_Source_.
◇ ◇ ◇ ◇

# @package _global_

defaults:
  - ppo

algo:
  _target_: phys_anim.agents.amp.AMP
  config:
    # Setup discriminator structure
    discriminator:
      _target_: phys_anim.agents.models.discriminator.JointDiscMLP
      _recursive_: False
      config:
        initializer: default
        units: [1024, 512]
        discriminator_obs_historical_steps: ${env.config.discriminator_obs_historical_steps}
        activation: relu
        normalize_obs: ${algo.config.normalize_obs}
        obs_clamp_value: ${algo.config.obs_clamp_value}
        use_layer_norm: False
        extra_inputs: null

    discriminator_optimizer:
      _target_: torch.optim.Adam
      _recursive_: False
      lr: 1e-4
      betas: [0.9, 0.999]

    discriminator_lr_scheduler: null

    # AMP parameters
    task_reward_w: 0.0
    use_rand_action_masks: True

    discriminator_weight_decay: 0.0001
    discriminator_logit_weight_decay: 0.01
    discriminator_batch_size: 4096
    discriminator_reward_w: 2.0
    discriminator_grad_penalty: 5
    discriminator_replay_keep_prob: 0.01
    discriminator_replay_size: 200000
    num_discriminator_mini_epochs: 3

◇ ◇ ◇ ◇

_Provided records_.

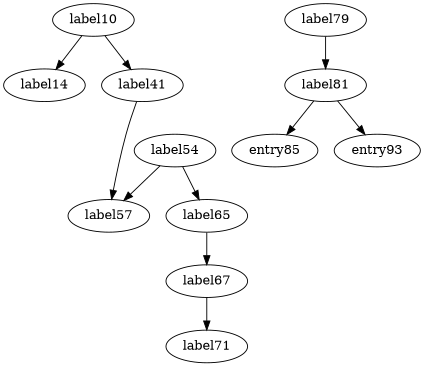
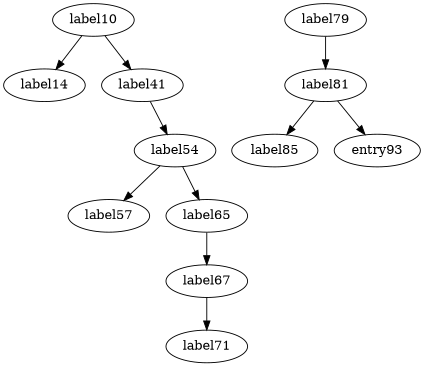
  digraph {
    label10
    label14
    label41
    n4 [label=label54]
    label57
    label65
    label67
    label71
    label79
    label81
-   label85 [label=entry85]
+   label85
    n12 [label=entry93]
    label10 -> label14
    label10 -> label41
-   label41 -> label57
+   label41 -> n4
    n4 -> label57
    n4 -> label65
    label65 -> label67
    label67 -> label71
    label79 -> label81
    label81 -> label85
    label81 -> n12
  }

◇ ◇ ◇ ◇

_Exercises_.
**A.** Name every setting listed under the discriminator's own config block in the AMP configuration.
**B.** Rewrite the diagram source in the listing, swapping each "label81" for "node81" and leaving every other character as it is. Omit the pictures.

_Solutions for each task_.
**A.** initializer, units, discriminator_obs_historical_steps, activation, normalize_obs, obs_clamp_value, use_layer_norm, extra_inputs

**B.**
  digraph {
    label10
    label14
    label41
    n4 [label=label54]
    label57
    label65
    label67
    label71
    label79
    node81
-   label85 [label=entry85]
+   label85
    n12 [label=entry93]
    label10 -> label14
    label10 -> label41
-   label41 -> label57
+   label41 -> n4
    n4 -> label57
    n4 -> label65
    label65 -> label67
    label67 -> label71
    label79 -> node81
    node81 -> label85
    node81 -> n12
  }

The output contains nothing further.